Work task ->
Which lines in the data contain the word "January"? Please copy each of them.

** Opening Data block **

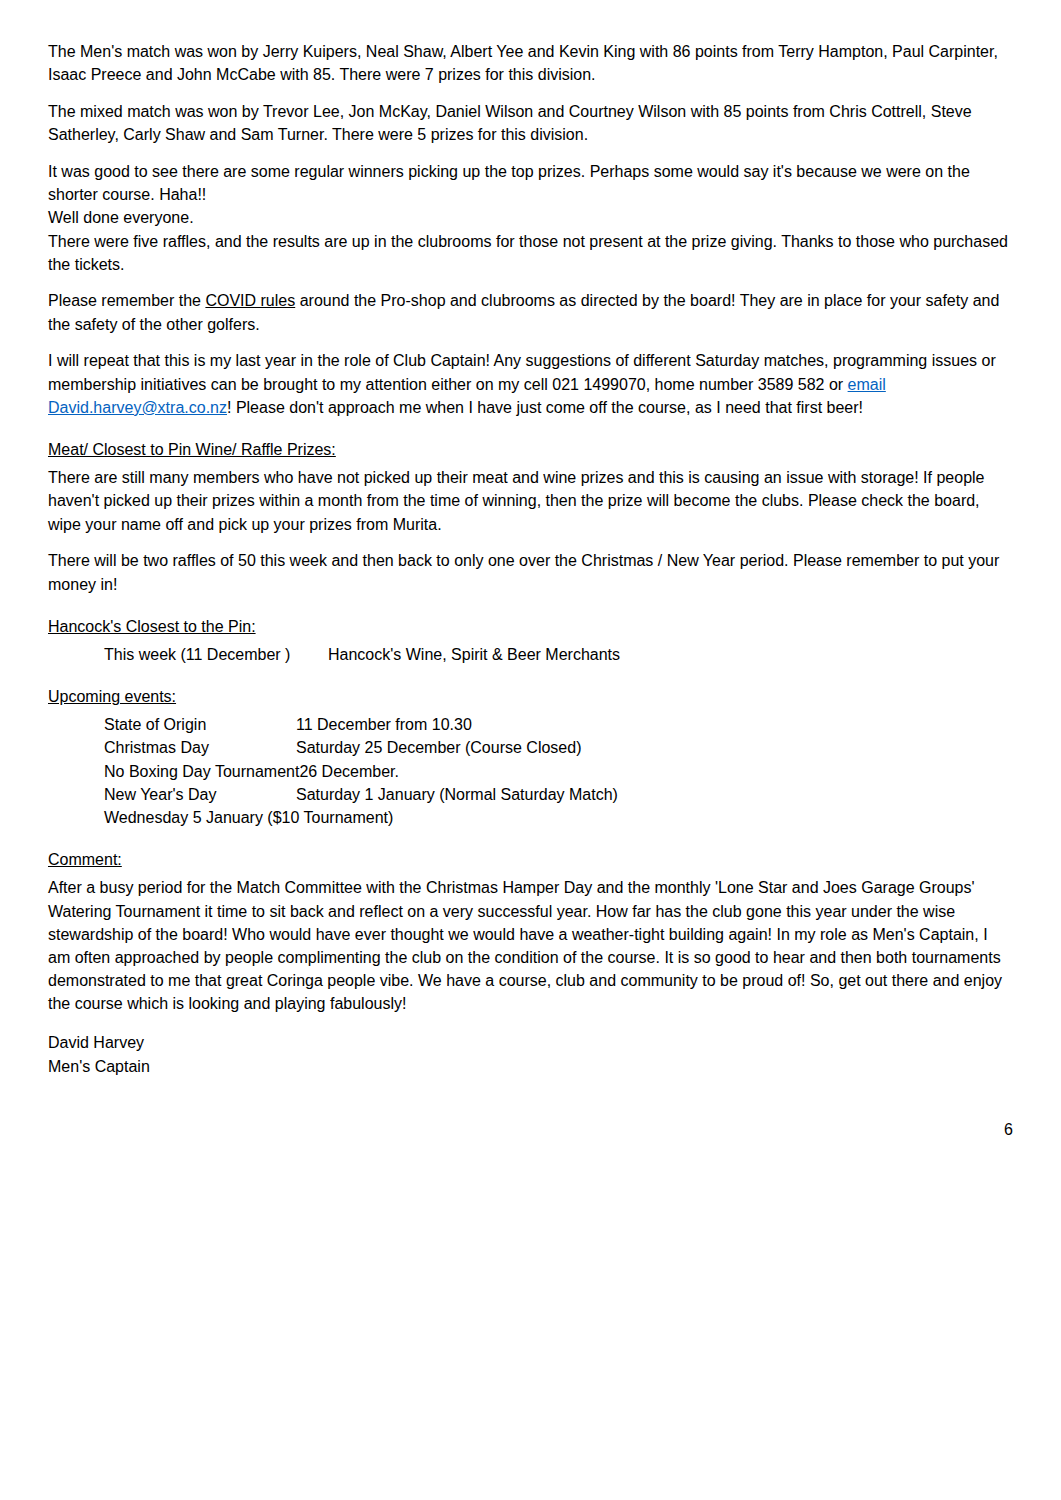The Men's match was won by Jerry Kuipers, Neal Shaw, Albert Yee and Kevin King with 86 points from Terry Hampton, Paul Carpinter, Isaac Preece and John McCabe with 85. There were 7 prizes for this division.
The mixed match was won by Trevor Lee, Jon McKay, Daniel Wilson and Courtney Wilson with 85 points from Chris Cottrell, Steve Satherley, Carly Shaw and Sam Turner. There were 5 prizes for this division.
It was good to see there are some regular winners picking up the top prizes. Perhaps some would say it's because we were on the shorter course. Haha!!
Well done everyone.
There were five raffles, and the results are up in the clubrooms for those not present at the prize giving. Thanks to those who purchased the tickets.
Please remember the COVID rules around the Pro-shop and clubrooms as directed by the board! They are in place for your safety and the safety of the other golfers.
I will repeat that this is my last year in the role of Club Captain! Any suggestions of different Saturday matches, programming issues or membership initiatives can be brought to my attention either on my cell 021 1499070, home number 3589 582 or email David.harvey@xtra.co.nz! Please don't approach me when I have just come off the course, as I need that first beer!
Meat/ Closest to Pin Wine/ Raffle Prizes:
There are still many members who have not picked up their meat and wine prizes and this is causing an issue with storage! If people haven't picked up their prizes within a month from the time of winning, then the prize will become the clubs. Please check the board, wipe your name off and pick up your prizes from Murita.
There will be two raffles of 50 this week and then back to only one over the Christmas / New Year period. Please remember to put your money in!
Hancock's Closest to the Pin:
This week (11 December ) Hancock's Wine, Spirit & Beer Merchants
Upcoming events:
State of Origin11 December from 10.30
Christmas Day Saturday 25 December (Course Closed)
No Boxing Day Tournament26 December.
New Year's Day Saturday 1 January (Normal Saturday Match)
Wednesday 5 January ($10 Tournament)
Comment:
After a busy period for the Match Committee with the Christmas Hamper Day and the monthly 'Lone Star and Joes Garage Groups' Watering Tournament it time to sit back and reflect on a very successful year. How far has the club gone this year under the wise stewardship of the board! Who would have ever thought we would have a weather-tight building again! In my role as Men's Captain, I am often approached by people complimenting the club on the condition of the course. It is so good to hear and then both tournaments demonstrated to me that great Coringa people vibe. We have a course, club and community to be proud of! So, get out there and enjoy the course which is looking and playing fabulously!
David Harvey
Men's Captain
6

** Closing Data block **

Expected output ->
New Year's Day Saturday 1 January (Normal Saturday Match)
Wednesday 5 January ($10 Tournament)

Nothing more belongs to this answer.